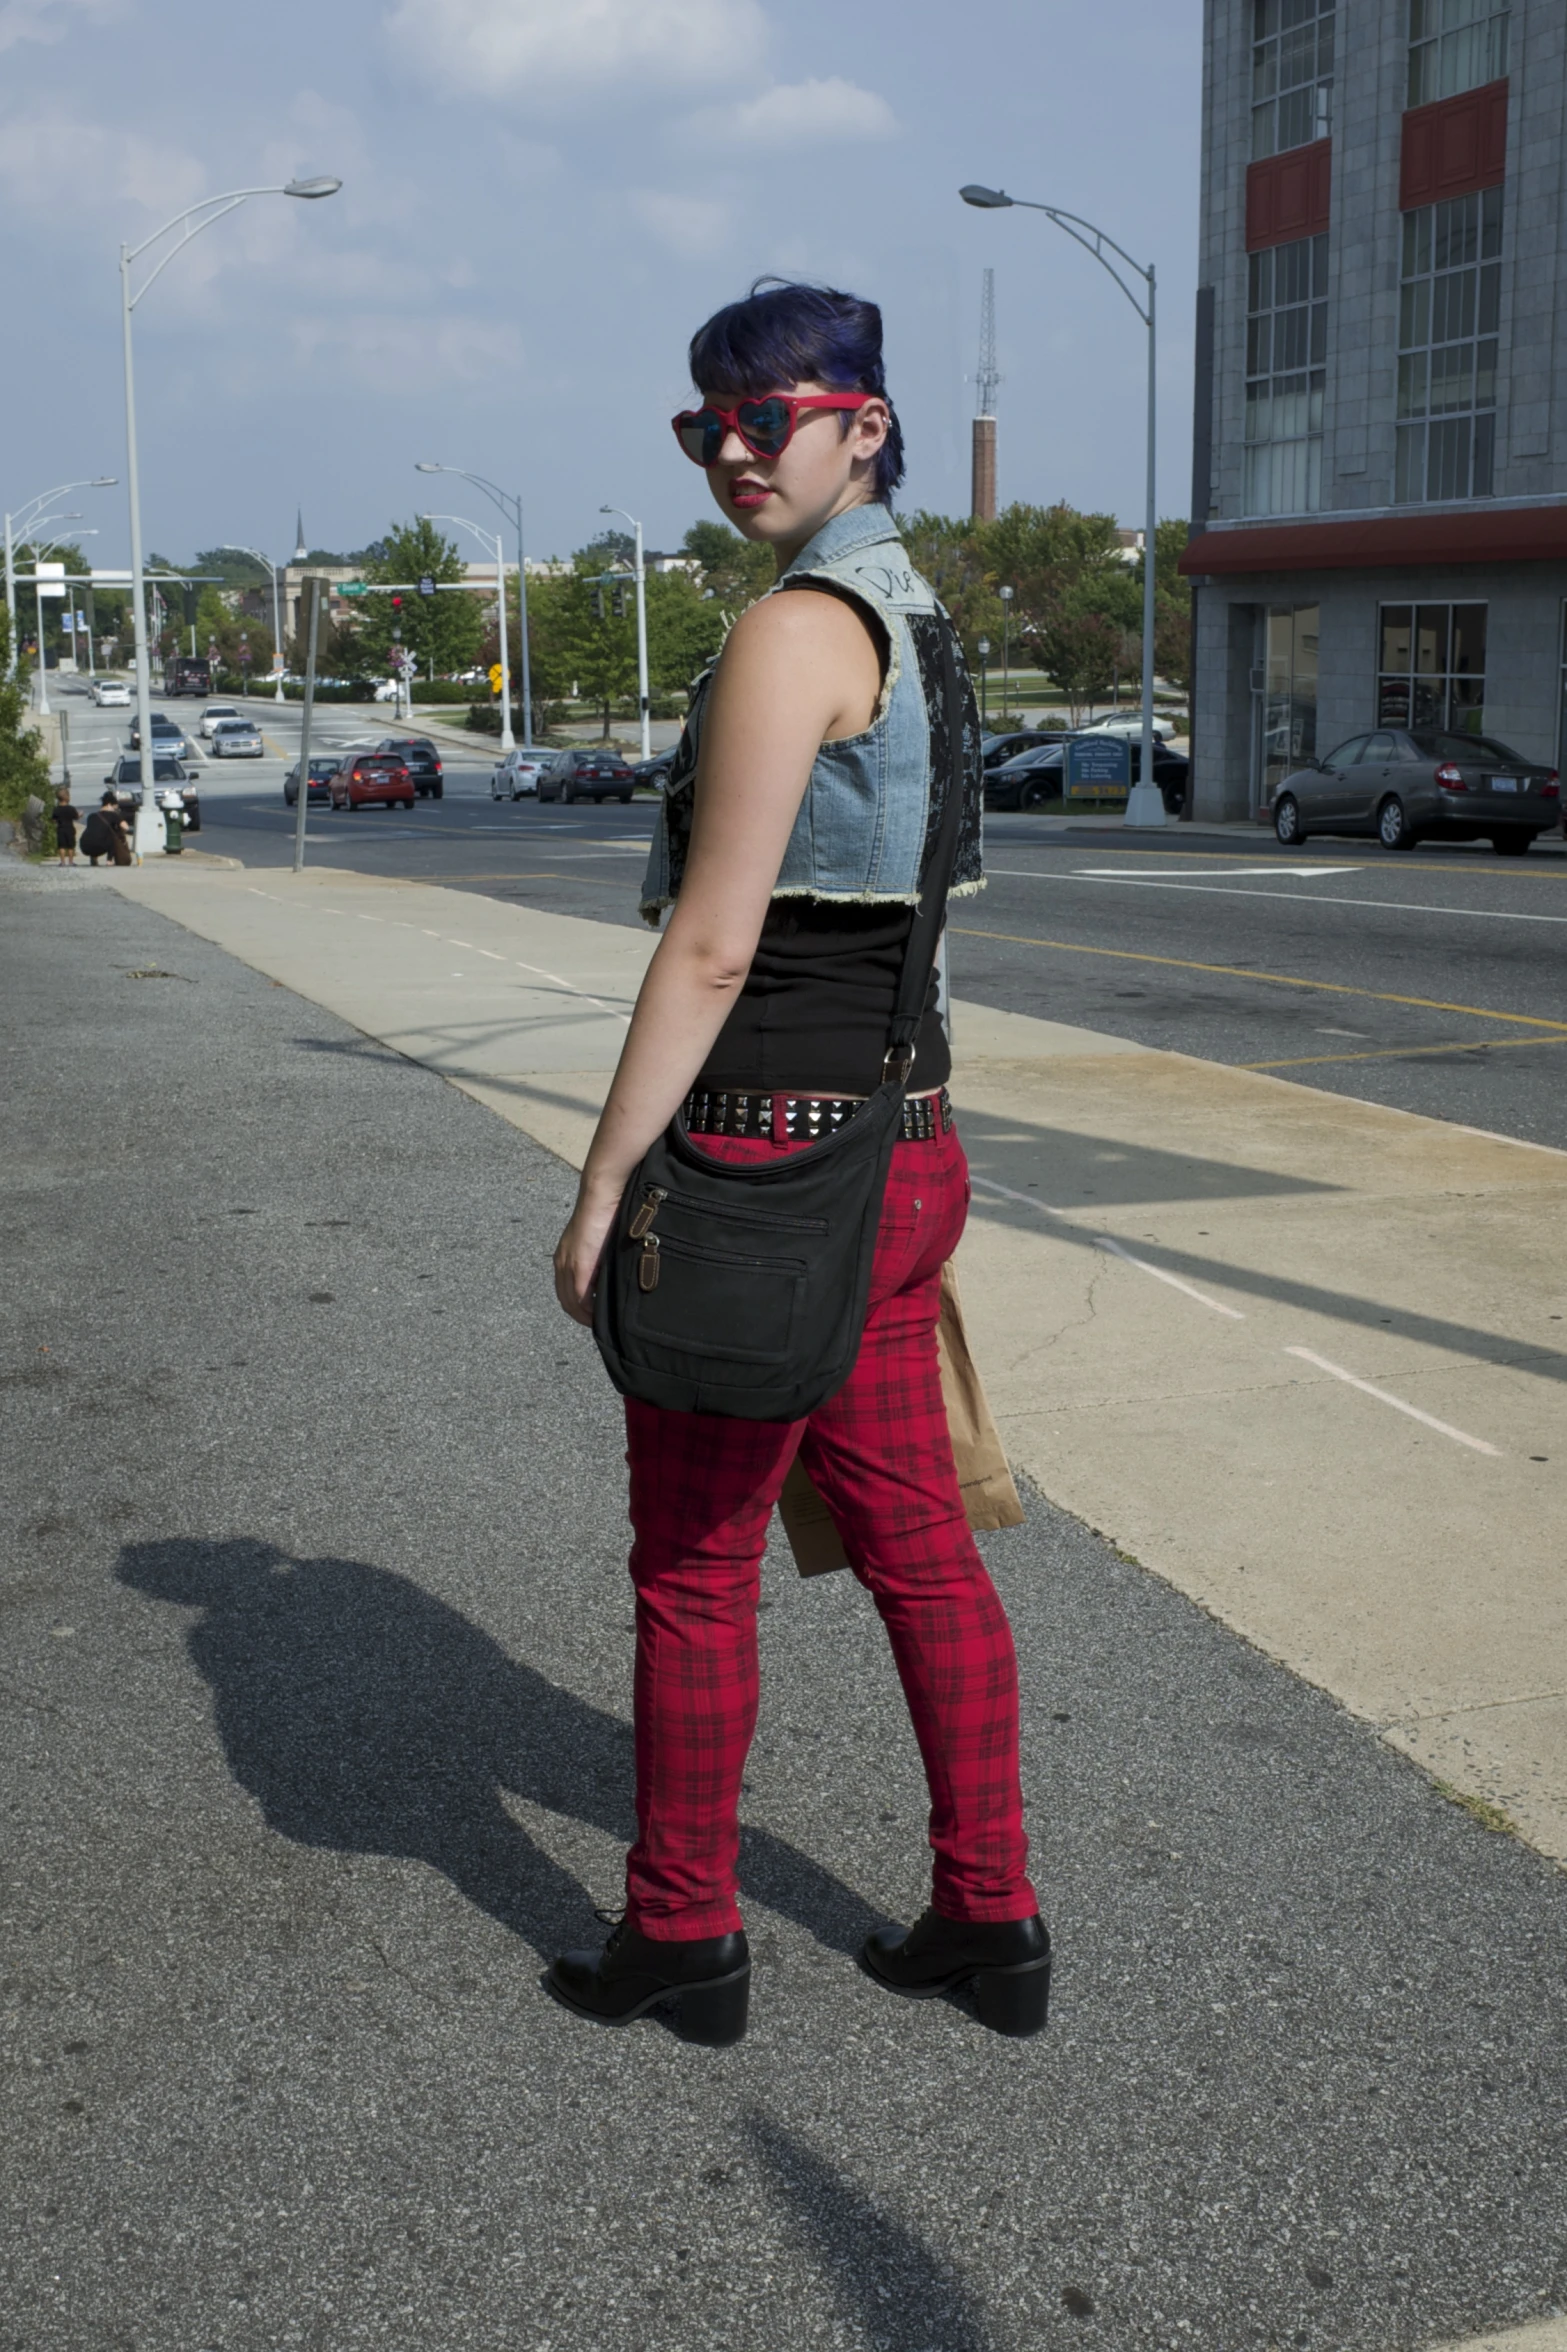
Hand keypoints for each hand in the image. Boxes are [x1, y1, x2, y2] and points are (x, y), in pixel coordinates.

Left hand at [553, 1184, 619, 1325]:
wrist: (603, 1195)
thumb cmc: (606, 1212)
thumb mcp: (600, 1242)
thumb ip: (600, 1260)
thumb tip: (610, 1278)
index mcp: (564, 1257)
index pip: (566, 1292)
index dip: (578, 1308)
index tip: (595, 1316)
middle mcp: (561, 1263)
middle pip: (566, 1301)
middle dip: (582, 1316)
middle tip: (600, 1325)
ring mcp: (569, 1264)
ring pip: (571, 1303)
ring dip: (585, 1316)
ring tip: (602, 1323)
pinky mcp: (579, 1265)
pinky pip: (581, 1296)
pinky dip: (589, 1310)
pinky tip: (600, 1315)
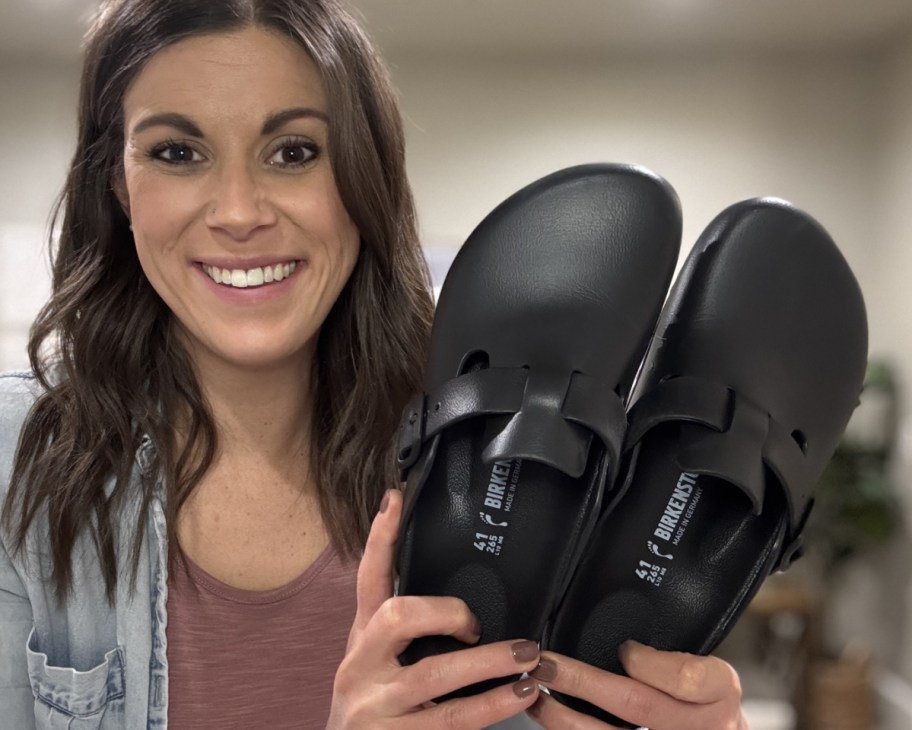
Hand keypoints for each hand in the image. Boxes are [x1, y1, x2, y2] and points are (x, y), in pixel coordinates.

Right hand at [326, 488, 540, 729]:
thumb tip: (460, 603)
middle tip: (476, 621)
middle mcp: (360, 668)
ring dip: (488, 662)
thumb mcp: (378, 666)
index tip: (396, 498)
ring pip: (434, 673)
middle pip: (397, 615)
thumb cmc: (374, 711)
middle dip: (445, 611)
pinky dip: (492, 705)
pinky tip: (521, 695)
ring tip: (528, 655)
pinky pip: (453, 719)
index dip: (380, 539)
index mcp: (361, 642)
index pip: (367, 581)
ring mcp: (375, 707)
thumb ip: (403, 634)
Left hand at [527, 642, 747, 729]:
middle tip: (547, 664)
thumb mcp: (707, 668)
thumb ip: (670, 653)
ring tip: (537, 697)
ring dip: (566, 719)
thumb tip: (616, 638)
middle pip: (638, 707)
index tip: (622, 649)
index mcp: (720, 691)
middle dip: (584, 682)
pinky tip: (554, 724)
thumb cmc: (707, 700)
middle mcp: (706, 727)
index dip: (646, 662)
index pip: (684, 675)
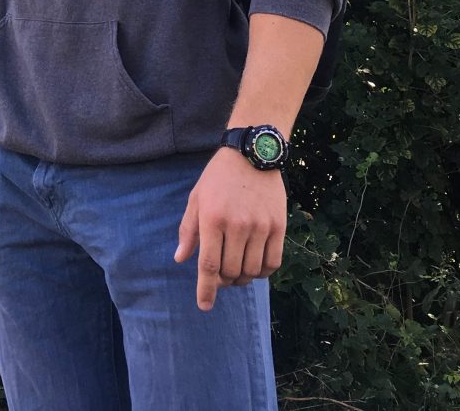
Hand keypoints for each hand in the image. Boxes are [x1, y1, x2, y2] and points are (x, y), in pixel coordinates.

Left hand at [174, 147, 286, 310]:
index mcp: (212, 219)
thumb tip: (181, 260)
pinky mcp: (278, 226)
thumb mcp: (197, 198)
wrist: (252, 154)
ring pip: (252, 270)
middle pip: (231, 271)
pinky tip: (255, 265)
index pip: (208, 265)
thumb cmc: (219, 177)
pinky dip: (263, 271)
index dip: (206, 289)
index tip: (204, 306)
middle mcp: (237, 226)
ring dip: (243, 277)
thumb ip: (188, 231)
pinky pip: (273, 262)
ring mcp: (260, 227)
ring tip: (237, 270)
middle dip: (223, 281)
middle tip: (220, 276)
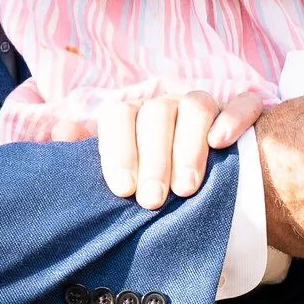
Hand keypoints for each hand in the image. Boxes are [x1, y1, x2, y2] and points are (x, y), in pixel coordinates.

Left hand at [72, 88, 264, 209]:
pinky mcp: (242, 112)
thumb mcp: (117, 174)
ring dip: (189, 146)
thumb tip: (61, 131)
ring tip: (186, 188)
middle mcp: (167, 105)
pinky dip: (233, 117)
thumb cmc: (148, 183)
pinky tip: (221, 142)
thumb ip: (86, 155)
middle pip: (156, 114)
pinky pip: (242, 102)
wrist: (204, 189)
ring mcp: (205, 105)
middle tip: (152, 201)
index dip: (118, 151)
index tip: (123, 190)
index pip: (119, 117)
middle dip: (153, 160)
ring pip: (195, 107)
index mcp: (133, 116)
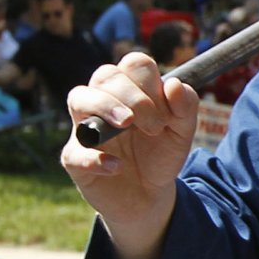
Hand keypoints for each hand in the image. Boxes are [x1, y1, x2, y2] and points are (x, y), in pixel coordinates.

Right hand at [60, 53, 200, 245]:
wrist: (150, 195)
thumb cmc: (160, 154)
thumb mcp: (182, 132)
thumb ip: (185, 108)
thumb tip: (173, 84)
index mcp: (131, 90)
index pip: (133, 64)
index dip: (150, 82)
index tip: (166, 113)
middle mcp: (103, 102)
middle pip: (105, 75)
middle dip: (134, 96)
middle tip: (154, 126)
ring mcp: (85, 128)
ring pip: (78, 98)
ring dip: (105, 107)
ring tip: (127, 125)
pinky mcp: (75, 159)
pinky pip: (73, 152)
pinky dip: (94, 158)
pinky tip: (117, 166)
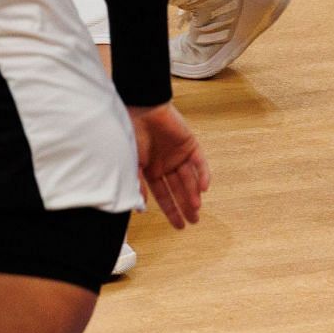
# # # # #
## Work instructions
Keep to the stretch from the line containing "index mcp: (720, 691)" through the line containing "middle dip: (134, 96)", both ends included, and copy it exactly from the listing above, minus the pictures.

## Task solution
index mcp: (720, 691)
middle dip: (584, 682)
pinky tip: (554, 724)
thumb cmc: (707, 700)
middle mcp: (706, 727)
index dip: (646, 662)
index pip: (684, 675)
Hand keypoints for each hand in the image. Boxes are [x1, y1, x2, y2] and points are (x, y), in pixel coordinates.

Left hand at [174, 147, 286, 310]:
index mcp: (212, 219)
thumb tip: (181, 260)
pinky mcp: (278, 226)
thumb mcp: (197, 198)
wrist: (252, 154)
ring pip: (252, 270)
middle pip: (231, 271)
pinky tip: (255, 265)
index pip: (208, 265)
thumb cmc: (219, 177)
pinky dip: (263, 271)
index dip: (206, 289)
index tip: (204, 306)
middle mcp: (237, 226)
ring dip: (243, 277)
thumb ip: (188, 231)
pinky pip: (273, 262)
ring mcp: (260, 227)
ring tip: (237, 270)
middle dip: (223, 281)
middle tip: (220, 276)
Hand keypoints for each hand in the image. Boxes are [x1, y1, x2, y2] and points are (x, y), in pixel coordinates.

Left hand at [72, 88, 264, 209]:
pinky mcp: (242, 112)
thumb mcp: (117, 174)
ring dip: (189, 146)
thumb tip: (61, 131)
ring tip: (186, 188)
middle mcp: (167, 105)
pinky dip: (233, 117)
thumb cmc: (148, 183)
pinky tip: (221, 142)
thumb ip: (86, 155)
middle pip: (156, 114)
pinky pip: (242, 102)
wrist: (204, 189)
ring mcp: (205, 105)
middle tip: (152, 201)
index dip: (118, 151)
index tip: (123, 190)
index pip: (119, 117)
middle dip: (153, 160)
ring pip: (195, 107)
index mcp: (133, 116)
Hand keypoints for each hand in the image. Boxes are [x1, y1, x2, y2] and points are (x, y), in pixel coordinates.

Right hand at [60, 53, 200, 245]:
wrist: (150, 195)
thumb cmc: (160, 154)
thumb mcp: (182, 132)
thumb ip: (185, 108)
thumb tip: (173, 84)
index mcp: (131, 90)
index pip: (133, 64)
index dip: (150, 82)
index tip: (166, 113)
middle mcp: (103, 102)
middle pip: (105, 75)
middle dip: (134, 96)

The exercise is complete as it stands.